Reduction question, searching for the lane index of the thread with the highest value

Hi,

An interesting reduction question.

We’re storing 32 float values distributed across threads of each warp.
Now per warp we want the lane index of the thread with the highest value.

Is there a particularly efficient way of getting this result?

Christian

I haven’t thought deeply about it, but couldn’t you just use the basic __shfl()-based maximum-per-warp search (https://devtalk.nvidia.com/default/topic/534848/cuda-programming-and-performance/shfl-function-in-kepler/post/4030883/#4030883), but instead of max() use an if-then-else that propagates both the value and an accompanying index?

More efficient would likely be this: stuff the value into the high bits of an integer, the lane index into the lowest five bits, then use the regular shuffle-based maximum search. After the maximum has been computed, extract maximum value and index. In case of multiple lanes holding the maximum value, this would return the index of the highest lane holding that value.
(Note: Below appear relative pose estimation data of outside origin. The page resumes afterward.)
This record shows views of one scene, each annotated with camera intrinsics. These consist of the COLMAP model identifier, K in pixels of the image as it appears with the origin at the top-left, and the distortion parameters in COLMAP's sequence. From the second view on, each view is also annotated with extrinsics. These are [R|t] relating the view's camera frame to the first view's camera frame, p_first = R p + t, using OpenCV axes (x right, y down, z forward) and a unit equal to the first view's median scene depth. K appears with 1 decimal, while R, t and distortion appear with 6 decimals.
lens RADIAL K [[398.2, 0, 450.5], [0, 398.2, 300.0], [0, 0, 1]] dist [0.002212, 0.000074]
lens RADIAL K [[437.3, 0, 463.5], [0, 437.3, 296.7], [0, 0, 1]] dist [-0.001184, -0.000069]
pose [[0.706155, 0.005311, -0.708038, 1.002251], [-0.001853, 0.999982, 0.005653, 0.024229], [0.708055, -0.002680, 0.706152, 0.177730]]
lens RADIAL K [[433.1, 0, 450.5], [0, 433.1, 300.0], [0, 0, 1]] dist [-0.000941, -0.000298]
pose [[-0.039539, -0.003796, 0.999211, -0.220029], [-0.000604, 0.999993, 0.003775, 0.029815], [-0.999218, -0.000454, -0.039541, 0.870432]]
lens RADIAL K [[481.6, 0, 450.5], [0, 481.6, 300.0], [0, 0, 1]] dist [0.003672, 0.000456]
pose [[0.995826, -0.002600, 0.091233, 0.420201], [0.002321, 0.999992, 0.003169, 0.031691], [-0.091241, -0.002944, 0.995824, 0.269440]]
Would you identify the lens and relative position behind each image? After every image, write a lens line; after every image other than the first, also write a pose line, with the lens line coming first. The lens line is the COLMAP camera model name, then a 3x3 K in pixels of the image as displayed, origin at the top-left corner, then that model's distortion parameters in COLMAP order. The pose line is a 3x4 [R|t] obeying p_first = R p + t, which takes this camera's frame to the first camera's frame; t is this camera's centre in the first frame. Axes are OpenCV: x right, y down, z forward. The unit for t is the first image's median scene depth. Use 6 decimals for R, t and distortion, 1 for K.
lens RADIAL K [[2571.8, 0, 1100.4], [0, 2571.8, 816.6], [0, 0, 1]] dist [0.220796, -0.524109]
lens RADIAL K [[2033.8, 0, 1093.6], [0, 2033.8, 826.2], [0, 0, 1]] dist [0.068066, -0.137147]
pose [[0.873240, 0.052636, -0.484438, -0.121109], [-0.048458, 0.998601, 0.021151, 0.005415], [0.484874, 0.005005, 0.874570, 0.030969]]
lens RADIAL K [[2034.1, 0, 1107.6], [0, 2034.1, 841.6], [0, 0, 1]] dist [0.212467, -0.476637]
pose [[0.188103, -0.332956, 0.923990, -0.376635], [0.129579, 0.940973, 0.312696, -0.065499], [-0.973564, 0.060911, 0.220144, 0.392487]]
If you want the lowest lane index instead, store 32-lane_idx into the low-order five bits.

This assumes you can somehow easily compress your ‘float’ data into 27 bits, which may or may not be possible. If the range of the data is limited, the easiest way would probably be to remove the sign and some exponent bits to achieve the compression.

I would implement it this way:

max_f = warp_butterfly_reduction_max_f32(f)
mask  = __ballot(f == max_f)
lane  = bfind.u32(mask)

That’s 13 ops: shfl/max x 5 + setp + vote.ballot + bfind.u32.

This will return the highest lane index in case there are multiple matches.

You might want to convince yourself that your max.f32 (or max.ftz.f32) and setp.eq.f32 (or setp.eq.ftz.f32) are going to work with your input data. @njuffa can probably describe a situation where the reduction wouldn’t match a lane value?

I was thinking about NaN’s and/or accidentally mixing in .ftz’s. I think there is nothing to worry about if you don’t do anything dumb in PTX. :)

Thank you allanmac, I was hoping that warp voting would be useful in this context - you just confirmed it.

I found some macro that I can use in CUDA code to access the bfind PTX instruction

// __bind(unsigned int i): Find the most significant bit in a 32/64 number (PTX).
__device__ __forceinline__ int __bfind(unsigned int i) const { int b; asm volatile("bfind.u32 %0, %1;" : "=r"(b) : "r"(i)); return b; }

I’ve already got some an implementation of a butterfly reduction.

This should be a breeze. Thanks.

Could this be faster?

max_f = warp_butterfly_reduction_max_f32(f);
if (f == max_f) shared[warpID]=myLane; 
// no syncthreads(), uses warp synchronous architecture assumption
lane  = shared[warpID];

The write in line 2 may have multiple threads writing to the same location, but ONE is guaranteed to succeed so the net behavior is correct.

I don’t know how ballot() performance compares to a predicated smem store + broadcast load.

I’ve used both approaches in my code though!

Trivia: pre-Maxwell the highest lane would “win” the smem store. That appears to no longer be the case.

One other point for @cbuchner1 – I implied you needed PTX but, as I’m sure you’ve determined, you can implement your reduction entirely with intrinsics.

I believe the vote instruction is the fastest returning instruction on the device. On Maxwell it only requires 2 clocks to execute.

I recently had to write some similar code. I had each thread in the warp calculating a lookup table entry in shared memory, but some of the threads could generate empty entries and I wanted the lookup table holes filled in by shifting things left as needed. So I used a vote/popc combination with some bit mask logic.

I almost went with a complicated warp shuffle approach but then realized vote was all I needed. Handy little instruction.